Write out the data that follows exactly, keeping every picture out.

[Opening Data under study section]

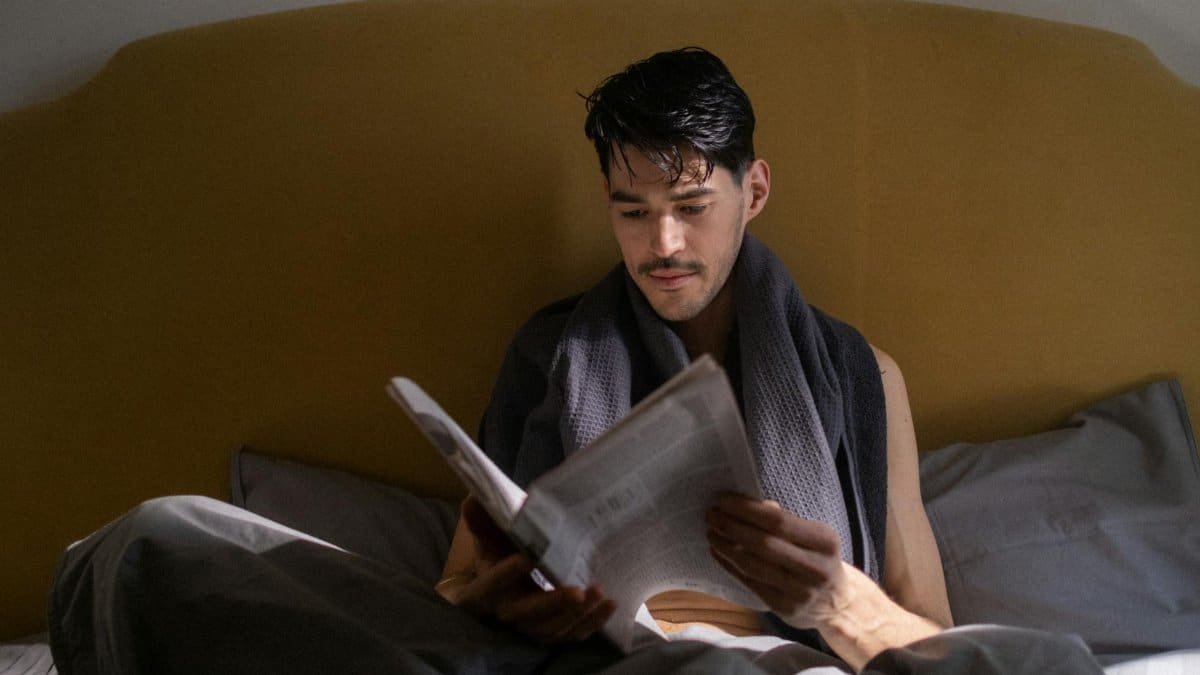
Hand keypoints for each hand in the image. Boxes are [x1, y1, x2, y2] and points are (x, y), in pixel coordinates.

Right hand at [455, 495, 615, 642]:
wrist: (509, 579)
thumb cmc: (500, 552)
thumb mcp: (489, 536)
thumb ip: (483, 520)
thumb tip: (473, 500)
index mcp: (486, 588)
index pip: (491, 584)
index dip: (505, 574)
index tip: (526, 558)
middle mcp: (507, 611)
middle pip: (527, 613)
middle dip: (554, 603)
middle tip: (577, 591)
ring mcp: (531, 625)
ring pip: (553, 628)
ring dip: (578, 614)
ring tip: (599, 592)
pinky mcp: (552, 630)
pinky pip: (572, 633)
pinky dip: (592, 622)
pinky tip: (610, 604)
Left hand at [706, 493, 852, 629]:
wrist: (836, 604)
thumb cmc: (819, 560)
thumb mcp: (813, 536)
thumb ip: (784, 521)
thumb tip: (746, 505)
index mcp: (824, 541)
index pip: (778, 522)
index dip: (747, 510)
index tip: (724, 500)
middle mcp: (814, 567)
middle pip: (763, 543)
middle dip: (732, 526)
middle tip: (711, 514)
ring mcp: (799, 591)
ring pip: (752, 565)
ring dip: (726, 546)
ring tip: (711, 532)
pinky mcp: (784, 608)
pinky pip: (749, 582)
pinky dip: (729, 565)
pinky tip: (718, 551)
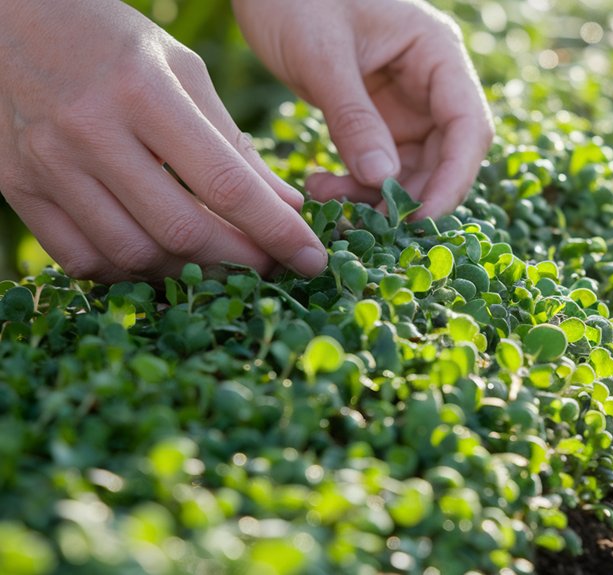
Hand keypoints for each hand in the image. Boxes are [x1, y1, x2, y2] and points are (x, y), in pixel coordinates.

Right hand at [0, 1, 326, 282]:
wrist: (8, 20)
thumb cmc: (113, 42)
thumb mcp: (183, 71)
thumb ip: (233, 143)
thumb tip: (287, 208)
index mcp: (144, 91)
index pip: (225, 184)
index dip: (276, 232)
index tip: (312, 259)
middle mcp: (90, 131)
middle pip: (181, 230)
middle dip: (240, 261)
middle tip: (272, 266)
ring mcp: (47, 164)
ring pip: (134, 254)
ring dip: (188, 274)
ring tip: (219, 265)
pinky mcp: (17, 188)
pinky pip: (81, 260)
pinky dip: (129, 272)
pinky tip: (159, 261)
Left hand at [233, 0, 493, 217]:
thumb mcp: (322, 56)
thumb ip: (353, 117)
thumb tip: (383, 180)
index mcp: (437, 54)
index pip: (467, 127)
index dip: (453, 178)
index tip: (421, 218)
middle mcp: (432, 83)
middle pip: (446, 156)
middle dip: (412, 195)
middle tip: (372, 225)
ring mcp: (406, 103)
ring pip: (413, 168)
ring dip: (379, 195)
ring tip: (330, 201)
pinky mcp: (377, 118)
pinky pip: (381, 165)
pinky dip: (357, 184)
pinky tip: (321, 186)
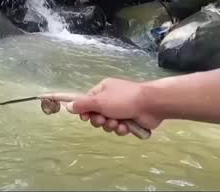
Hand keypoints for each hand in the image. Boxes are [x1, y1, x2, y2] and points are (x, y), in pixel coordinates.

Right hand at [43, 78, 162, 136]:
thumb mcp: (99, 101)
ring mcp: (121, 109)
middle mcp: (110, 98)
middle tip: (104, 120)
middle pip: (96, 114)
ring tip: (118, 124)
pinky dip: (121, 129)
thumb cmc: (123, 100)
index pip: (87, 101)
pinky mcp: (129, 119)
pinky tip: (126, 128)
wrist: (151, 105)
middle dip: (100, 120)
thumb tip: (67, 106)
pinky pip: (119, 128)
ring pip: (108, 123)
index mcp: (102, 90)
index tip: (85, 118)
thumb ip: (83, 104)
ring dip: (111, 126)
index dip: (85, 111)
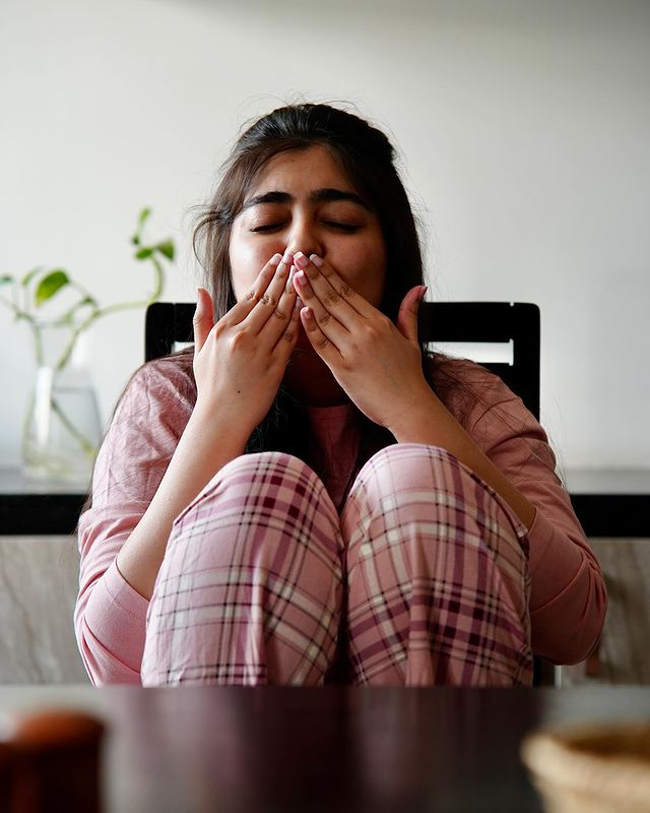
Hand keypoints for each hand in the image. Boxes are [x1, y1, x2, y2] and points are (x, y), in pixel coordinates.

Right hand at [192, 252, 300, 437]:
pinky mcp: (274, 367)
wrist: (222, 418)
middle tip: (297, 258)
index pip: (249, 296)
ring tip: (305, 276)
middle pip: (268, 300)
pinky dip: (299, 321)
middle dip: (284, 276)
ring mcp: (259, 352)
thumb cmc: (211, 385)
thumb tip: (200, 289)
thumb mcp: (200, 349)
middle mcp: (241, 338)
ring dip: (295, 293)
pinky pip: (290, 339)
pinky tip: (308, 307)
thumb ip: (202, 318)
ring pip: (282, 316)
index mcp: (223, 330)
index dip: (266, 275)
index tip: (278, 260)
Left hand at [292, 251, 431, 431]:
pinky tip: (300, 311)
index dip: (330, 275)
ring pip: (325, 317)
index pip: (349, 292)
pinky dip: (311, 327)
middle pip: (334, 299)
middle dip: (314, 277)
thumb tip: (419, 288)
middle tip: (298, 258)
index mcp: (380, 322)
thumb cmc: (409, 377)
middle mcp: (365, 332)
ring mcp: (353, 350)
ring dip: (307, 296)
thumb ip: (410, 312)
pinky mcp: (343, 369)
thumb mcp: (411, 339)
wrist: (409, 407)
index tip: (315, 260)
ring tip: (294, 278)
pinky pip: (322, 344)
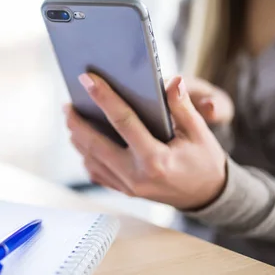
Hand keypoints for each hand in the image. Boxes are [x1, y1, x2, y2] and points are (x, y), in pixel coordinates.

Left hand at [64, 74, 226, 209]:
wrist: (207, 196)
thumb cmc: (203, 160)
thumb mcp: (199, 132)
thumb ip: (182, 106)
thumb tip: (172, 80)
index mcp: (156, 160)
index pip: (123, 121)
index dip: (104, 97)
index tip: (87, 79)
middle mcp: (136, 176)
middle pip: (95, 144)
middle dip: (77, 121)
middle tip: (67, 103)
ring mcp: (127, 186)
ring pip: (90, 159)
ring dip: (77, 137)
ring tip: (70, 116)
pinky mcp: (124, 191)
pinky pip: (96, 172)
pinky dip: (85, 154)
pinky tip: (81, 140)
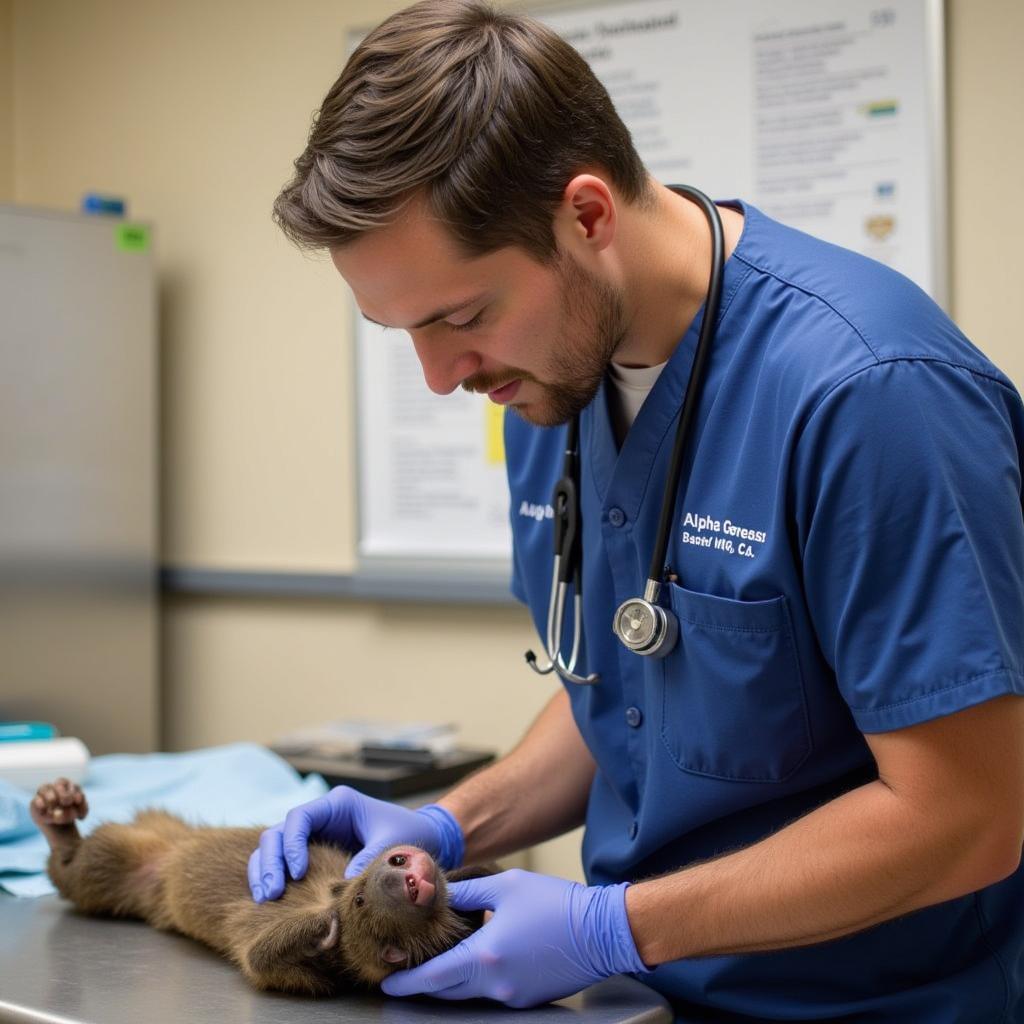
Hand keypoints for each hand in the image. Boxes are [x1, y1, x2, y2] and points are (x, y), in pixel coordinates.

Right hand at [247, 787, 462, 901]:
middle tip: (271, 894)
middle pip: (280, 831)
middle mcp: (321, 816)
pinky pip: (284, 863)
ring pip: (274, 846)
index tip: (296, 872)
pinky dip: (274, 878)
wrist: (423, 840)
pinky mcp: (313, 854)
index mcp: (338, 804)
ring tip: (265, 900)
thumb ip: (369, 859)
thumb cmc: (410, 834)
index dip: (292, 843)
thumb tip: (343, 885)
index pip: (301, 817)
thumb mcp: (393, 843)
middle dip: (271, 861)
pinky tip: (271, 903)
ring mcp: (315, 834)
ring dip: (265, 870)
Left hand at [381, 869, 647, 1007]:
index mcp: (485, 956)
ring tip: (440, 961)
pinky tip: (481, 957)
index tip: (387, 983)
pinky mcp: (528, 998)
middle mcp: (495, 984)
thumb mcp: (507, 885)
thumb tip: (441, 892)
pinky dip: (479, 978)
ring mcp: (513, 996)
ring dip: (452, 980)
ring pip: (470, 992)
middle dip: (425, 984)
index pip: (433, 977)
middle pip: (447, 991)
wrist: (603, 930)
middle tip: (406, 971)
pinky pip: (493, 991)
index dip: (406, 982)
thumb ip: (468, 891)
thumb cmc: (556, 903)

[Closing Data under study section]

### Worked solution
Hand keypoints for each hand in the image. Boxes are [x1, y1, x2, y2] and points are (x, y), in pixel coordinates.

Right hand at [455, 495, 615, 642]:
wrist: (509, 579)
thumb cmc: (500, 552)
thumb mcp: (489, 536)
thumb ip: (483, 520)
thumb tip: (473, 500)
index mcp: (486, 588)
index pip: (491, 584)
index dip: (505, 574)
index tip: (526, 558)
middle mcp: (507, 611)
middle pip: (527, 613)
middle dip: (554, 603)
middle tip: (577, 591)
ring mcp: (531, 625)
ring pip: (553, 628)
ring dip: (578, 614)
ring tip: (599, 592)
pinky mcp: (552, 630)
pinky pip: (572, 633)
pinky dip: (592, 622)
pinky tip: (610, 604)
Left hand at [706, 493, 852, 629]:
wrist: (836, 604)
thumb cmc: (819, 560)
thumb mcp: (813, 536)
thumb ip: (784, 521)
thumb tip: (746, 505)
index mcp: (824, 541)
index pip: (778, 522)
index dip: (747, 510)
index tip: (724, 500)
middle mcp: (814, 567)
middle pip: (763, 543)
middle dip: (732, 526)
middle tip: (711, 514)
ring mcp: (799, 591)
ring pip: (752, 565)
ring dip: (726, 546)
ring tip: (711, 532)
pinky mcp: (784, 608)
pinky pip: (749, 582)
pinky dip: (729, 565)
pinky tip: (718, 551)
Hand keypoints for each hand in the image. Boxes are [x1, y1, x2, y2] and points are (x, y), in pixel coordinates.

Right hand at [0, 1, 326, 282]:
wrist: (8, 20)
thumb cmc: (113, 42)
thumb mcp: (183, 71)
thumb ip: (233, 143)
thumb tip: (287, 208)
index mcp: (144, 91)
index pip: (225, 184)
index dip: (276, 232)
index tip: (312, 259)
middle mcp: (90, 131)
middle pip: (181, 230)
middle dip: (240, 261)
middle tip: (272, 266)
ring mcp: (47, 164)
ring pip: (134, 254)
ring dip: (188, 274)
ring tip: (219, 265)
pinky mcp: (17, 188)
pinky pip: (81, 260)
pinky dip: (129, 272)
pinky tip: (159, 261)
Left hand at [233, 0, 493, 217]:
thumb mcp: (322, 56)
thumb ip: (353, 117)
thumb tip: (383, 180)
index mcp: (437, 54)
index pip: (467, 127)
index dip: (453, 178)
index tip: (421, 218)
middle mcp: (432, 83)
middle pip: (446, 156)
middle dip: (412, 195)
middle tip: (372, 225)
ring mcp: (406, 103)
ring pip: (413, 168)
ring dip: (379, 195)
ring tip: (330, 201)
pinky mcp: (377, 118)
pinky pip: (381, 165)
pinky dip: (357, 184)
pinky tip: (321, 186)
Hand keypoints for each hand in the image. Boxes are [x1, y1, x2, y2] and points are (x, y), in pixel coordinates.

Right hand at [43, 78, 162, 136]:
thumb mcp: (99, 101)
ring mcp: (121, 109)
middle mcp: (110, 98)
middle tip: (104, 120)
middle pip: (96, 114)
ring tip: (118, 124)
pinky dip: (121, 129)
thumb cmc: (123, 100)
index pip: (87, 101)
pinky mcp: (129, 119)
pinky tip: (126, 128)
wrist: (151, 105)
middle dip: (100, 120)
thumb tip: (67, 106)
pinky pip: (119, 128)
ring pip: (108, 123)
index mcp: (102, 90)
index tip: (85, 118)
thumb ip: (83, 104)
ring dip: (111, 126)
index dip: (85, 111)
Hand keypoints for each hand in the image. Boxes are [x1, y1, x2, y2] and points are (x, y), in pixel coordinates.

Right hand at [192, 252, 300, 437]:
pinky mcp: (274, 367)
wrist: (222, 418)
middle tip: (297, 258)
index pip: (249, 296)
ring tip: (305, 276)
middle pip: (268, 300)
pinky dip: (299, 321)
middle dip: (284, 276)
ring mcp: (259, 352)
thumb cmc: (211, 385)
thumb tip: (200, 289)
thumb mcp: (200, 349)
middle mcp: (241, 338)
ring dip: (295, 293)
pinky pip: (290, 339)
pinky tip: (308, 307)
thumb ip: (202, 318)
ring pip: (282, 316)
index mcp: (223, 330)
index dip: (266, 275)
index tip: (278, 260)
Left hand at [292, 251, 431, 431]:
pinky tip: (300, 311)
index dip: (330, 275)
ring pip: (325, 317)
index pip: (349, 292)
pinky dip: (311, 327)
middle pip: (334, 299)
middle dip: (314, 277)
thumb tip: (419, 288)
middle tip: (298, 258)
index mcp: (380, 322)
thumb cmc: (409, 377)
middle mcp: (365, 332)
ring mcp: (353, 350)
ring dip: (307, 296)
thumb ip: (410, 312)
pinky mcp: (343, 369)
thumb mcp: (411, 339)
wrist: (409, 407)
index tip: (315, 260)
ring tip: (294, 278)
pinky pip: (322, 344)
Hand keypoints for each hand in the image. Boxes are [x1, y1, x2, y2] and points are (x, y), in pixel coordinates.

Left hand at [64, 74, 226, 209]:
wrist: (207, 196)
thumb cmc: (203, 160)
thumb mcp: (199, 132)
thumb ip: (182, 106)
thumb tip: (172, 80)
index mcp: (156, 160)
index pip: (123, 121)
index dip: (104, 97)
index tip: (87, 79)
middle mcp: (136, 176)
middle pip: (95, 144)
middle dip: (77, 121)
middle tip: (67, 103)
ring mcp: (127, 186)
ring pip: (90, 159)
ring dip: (77, 137)
ring tip: (70, 116)
pinky mcp: (124, 191)
pinky pip: (96, 172)
pinky dip: (85, 154)
pinky tip: (81, 140)
Hand keypoints for each hand in the image. Boxes are [x1, y1, x2, y2] and points are (x, y), in pixel coordinates.

Right hand at [247, 787, 462, 901]:
middle tip: (271, 894)
middle pip: (280, 831)
middle mcp: (321, 816)
pinky pip: (284, 863)
ring pip: (274, 846)
index tip: (296, 872)
pinky dip: (274, 878)
wrist: (423, 840)
pinky mcp: (313, 854)
index mcp: (338, 804)
ring tip: (265, 900)
thumb ip: (369, 859)
thumb cmc: (410, 834)
index dip: (292, 843)
thumb tip: (343, 885)
index pip: (301, 817)
thumb mcp: (393, 843)
middle dip: (271, 861)
pinky tip: (271, 903)
ring mcp: (315, 834)
ring dip: (265, 870)
Left hand at [381, 869, 647, 1007]:
index mcp: (485, 956)
ring tip: (440, 961)
pinky tip: (481, 957)
index tip: (387, 983)
pinky mcp: (528, 998)
middle mcp: (495, 984)
thumb mcp: (507, 885)
thumb tip: (441, 892)
pinky dip: (479, 978)
ring mcp: (513, 996)
ring dip: (452, 980)
ring pip: (470, 992)
middle dip: (425, 984)
index pip: (433, 977)
middle pip: (447, 991)
wrist: (603, 930)
middle tip: (406, 971)
pinky pip: (493, 991)
index dip: (406, 982)
thumb ip: (468, 891)
thumb cmc: (556, 903)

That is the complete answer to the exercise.